Station 19:  School Days
Boys and girls could attend one-room schoolhouses to learn their letters from a hornbook and to read from the New England Primer. A good deal of time and effort was spent on penmanship as the possession of a legible, “joining” hand, plain to be read, was considered the mark of an educated person.

Station 20:  Community Gardens
Located here are a number of community gardens coordinated through an outreach program from the Cleveland Botanical Garden.  

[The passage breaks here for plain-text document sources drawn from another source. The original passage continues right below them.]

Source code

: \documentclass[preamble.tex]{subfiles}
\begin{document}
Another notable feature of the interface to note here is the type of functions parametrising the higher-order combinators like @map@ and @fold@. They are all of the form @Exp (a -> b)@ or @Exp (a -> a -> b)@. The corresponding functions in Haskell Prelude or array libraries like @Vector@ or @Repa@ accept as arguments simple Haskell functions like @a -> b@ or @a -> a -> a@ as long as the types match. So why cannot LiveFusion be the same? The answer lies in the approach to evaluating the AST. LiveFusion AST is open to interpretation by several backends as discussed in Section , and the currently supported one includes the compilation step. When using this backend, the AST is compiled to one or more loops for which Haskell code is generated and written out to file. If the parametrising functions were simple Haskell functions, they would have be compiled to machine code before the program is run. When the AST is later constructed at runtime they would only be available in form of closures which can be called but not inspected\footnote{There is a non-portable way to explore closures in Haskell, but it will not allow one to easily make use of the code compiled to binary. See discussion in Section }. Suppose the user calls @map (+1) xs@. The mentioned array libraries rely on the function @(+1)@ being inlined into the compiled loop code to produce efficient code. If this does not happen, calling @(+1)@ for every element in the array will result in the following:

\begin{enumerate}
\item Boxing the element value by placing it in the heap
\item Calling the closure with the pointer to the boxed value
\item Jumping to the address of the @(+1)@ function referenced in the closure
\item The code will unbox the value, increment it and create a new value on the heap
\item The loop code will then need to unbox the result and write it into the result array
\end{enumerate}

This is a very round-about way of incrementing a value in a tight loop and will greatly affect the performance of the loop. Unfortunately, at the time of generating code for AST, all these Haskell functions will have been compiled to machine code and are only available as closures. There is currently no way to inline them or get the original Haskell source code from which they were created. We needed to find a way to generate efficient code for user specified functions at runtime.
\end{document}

Most of the plots feature vegetable gardens filled with lettuce, radishes, squash, cabbage, tomatoes and corn.

Station 21:  Log Cabin

The Barn
Originally, there were stables to the west side of the Tavern with ample room for 15 horses. The barn was a large structure most likely used for storing harvested crops and fodder for oxen and horses, as well as sheltering the animals from the harsh winters of the Western Reserve.

The Dunham barn is believed to have been built in the 1840s. Hand-hewn timbers, cut nails, a hinged barn door and simple stone-on-ground foundation established its age. With a few variations, like gable-entry doors, features of the barn are representative of traditional English construction methods. The timber incorporated in the original barn was poplar and white ash, suggesting that these trees were prevalent in the region.

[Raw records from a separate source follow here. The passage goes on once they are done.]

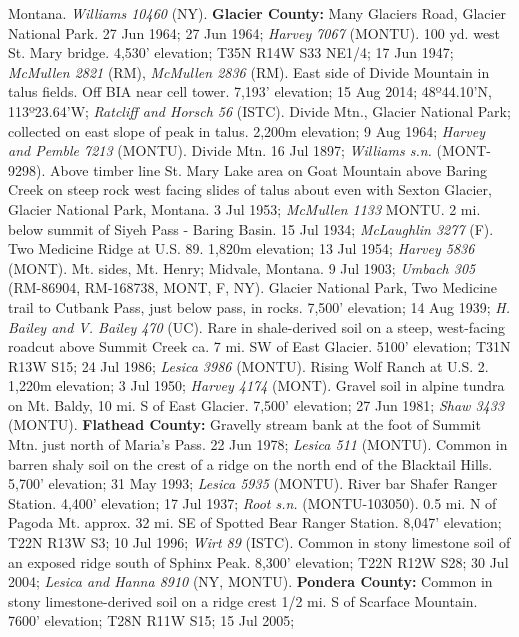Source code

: Montana. \textit{Williams 10460} (NY).
  \textbf{Glacier County:}
Many Glaciers Road, Glacier National Park. 27 Jun 1964; 27 Jun 1964;
\textit{Harvey 7067} (MONTU).
100 yd. west St. Mary bridge. 4,530' elevation; T35N R14W S33 NE1/4;
17 Jun 1947; \textit{McMullen 2821} (RM), \textit{McMullen 2836} (RM).
East side of Divide Mountain in talus fields. Off BIA near cell tower.
7,193' elevation; 15 Aug 2014; 48º44.10'N, 113º23.64'W;
\textit{Ratcliff and Horsch 56} (ISTC).
Divide Mtn., Glacier National Park; collected on east slope of peak in talus.
2,200m elevation; 9 Aug 1964; \textit{Harvey and Pemble 7213} (MONTU).
Divide Mtn. 16 Jul 1897; \textit{Williams s.n.} (MONT-9298).
Above timber line St. Mary Lake area on Goat Mountain above Baring Creek on
steep rock west facing slides of talus about even with Sexton Glacier,
Glacier National Park, Montana. 3 Jul 1953; \textit{McMullen 1133} MONTU.
2 mi. below summit of Siyeh Pass - Baring Basin. 15 Jul 1934;
\textit{McLaughlin 3277} (F).
Two Medicine Ridge at U.S. 89. 1,820m elevation; 13 Jul 1954;
\textit{Harvey 5836} (MONT).
Mt. sides, Mt. Henry; Midvale, Montana. 9 Jul 1903;
\textit{Umbach 305} (RM-86904, RM-168738, MONT, F, NY).
Glacier National Park, Two Medicine trail to Cutbank Pass, just below pass, in
rocks. 7,500' elevation; 14 Aug 1939; \textit{H. Bailey and V. Bailey 470} (UC).
Rare in shale-derived soil on a steep, west-facing roadcut above Summit Creek
ca. 7 mi. SW of East Glacier. 5100' elevation; T31N R13W S15; 24 Jul 1986;
\textit{Lesica 3986} (MONTU).
Rising Wolf Ranch at U.S. 2. 1,220m elevation; 3 Jul 1950;
\textit{Harvey 4174} (MONT).
Gravel soil in alpine tundra on Mt. Baldy, 10 mi. S of East Glacier.
7,500' elevation; 27 Jun 1981; \textit{Shaw 3433} (MONTU).
  \textbf{Flathead County:}
Gravelly stream bank at the foot of Summit Mtn. just north of Maria's Pass.
22 Jun 1978; \textit{Lesica 511} (MONTU).
Common in barren shaly soil on the crest of a ridge on the north end of the
Blacktail Hills. 5,700' elevation; 31 May 1993; \textit{Lesica 5935} (MONTU).
River bar Shafer Ranger Station. 4,400' elevation; 17 Jul 1937;
\textit{Root s.n.} (MONTU-103050).
0.5 mi. N of Pagoda Mt. approx. 32 mi. SE of Spotted Bear Ranger Station.
8,047' elevation; T22N R13W S3; 10 Jul 1996; \textit{Wirt 89} (ISTC).
Common in stony limestone soil of an exposed ridge south of Sphinx Peak.
8,300' elevation; T22N R12W S28; 30 Jul 2004;
\textit{Lesica and Hanna 8910} (NY, MONTU).
  \textbf{Pondera County:}
Common in stony limestone-derived soil on a ridge crest 1/2 mi. S of Scarface
Mountain. 7600' elevation; T28N R11W S15; 15 Jul 2005;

For more than 120 years, the old Dunham barn met many needs. It survived until 1963, when a fire destroyed it just before restoration was slated to begin. For more than 30 years, DTM Members talked about the possibility of building a new barn on the site of the old one.

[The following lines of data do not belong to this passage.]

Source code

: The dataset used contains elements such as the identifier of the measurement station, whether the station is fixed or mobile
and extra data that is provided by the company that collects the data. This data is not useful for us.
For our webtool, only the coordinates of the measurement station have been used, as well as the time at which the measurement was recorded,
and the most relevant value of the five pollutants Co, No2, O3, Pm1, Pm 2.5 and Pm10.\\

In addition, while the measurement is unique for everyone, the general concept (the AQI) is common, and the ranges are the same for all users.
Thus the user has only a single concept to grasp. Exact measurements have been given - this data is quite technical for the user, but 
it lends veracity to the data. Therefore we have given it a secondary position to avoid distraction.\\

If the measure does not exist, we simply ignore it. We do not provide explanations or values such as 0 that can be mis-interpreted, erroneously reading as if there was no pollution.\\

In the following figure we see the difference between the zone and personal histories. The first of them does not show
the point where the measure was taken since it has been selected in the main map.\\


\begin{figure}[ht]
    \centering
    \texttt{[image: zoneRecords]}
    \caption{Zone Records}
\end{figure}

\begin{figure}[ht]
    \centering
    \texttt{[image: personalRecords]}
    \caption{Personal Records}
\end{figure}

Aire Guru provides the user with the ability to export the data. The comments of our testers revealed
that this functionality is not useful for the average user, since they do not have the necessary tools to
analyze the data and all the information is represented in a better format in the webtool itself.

In 2000, Dunham Tavern Museum opened a slightly smaller replica of the old barn just east of its original site. Whenever possible, constructions methods similar to the ones used by the Dunhams were employed, though the wood used in the replication was Douglas fir. Also, inside the building was reconfigured for use as a conference, party and education center.

Banks-Baldwin House
The Banks-Baldwin House is located on the north end of the lot, facing Chester Avenue. It is not original to the property and is not normally open to public view. The Banks-Baldwin House is used by the Cleveland Botanical Gardens for the administration of their outreach garden program on the Dunham Tavern Museum grounds.

Log Cabin
Rufus and Jane Pratt Dunham did build a cabin when they first arrived at their Northeast Ohio property, but it wasn’t this one. This mid-1800s log cabin was dismantled, transported from Virginia and reassembled on the Dunham Tavern grounds. The cabin is originally from the estate of one William Watkins. Watkins first purchased a tract of 400 acres north of the city of Danville, Virginia, in 1841. The 19’ x 19’ structure is thought to have served as a building for drying tobacco.

The logs of the cabin were cut with a broad ax to yield square cut logs. This is also typical, actually, of the architecture of Ohio log cabins from the roughly the same period.

FAQ
Q. What is the Western Reserve?
A. After the Revolutionary War, the state of Connecticut retained rights to western lands granted to it by a 17th century charter. The federal government granted Connecticut the “Western Reserve” tract in the Northwest Territory. In 1795, Connecticut sold the land to a group of investors calling itself the Connecticut Land Company. Moses Cleaveland was one of the party sent out to survey the tract in 1796.

Q. Did the Dunhams have children?
A. Yes. Rufus and Jane Pratt Dunham had three children together. Their first child was Charles H., born in September of 1818. By 1819 the Dunhams were in the Cleveland area where, in 1824, they purchased their land and began the process of establishing a new home. Their next surviving daughter was Loretta J., born in May of 1823. She was followed by Caroline S. Dunham in May of 1825.

Q. Did people live in the house after the Dunhams?
A. Yes. By 1857 the Tavern had ceased operation and the building was used as a private home. The first private owner was George Williams, a banker and broker. The last was Dr. James Stephens, who lived on the property from 1886 till his death in 1930.

Q. Who owns the Tavern today?
A. Preserved by the Society for American Collectors, Dunham Tavern is now a nonprofit organization. A public museum, Dunham Tavern is in the National Register of Historic Places and was a designated Cleveland Landmark in 1973.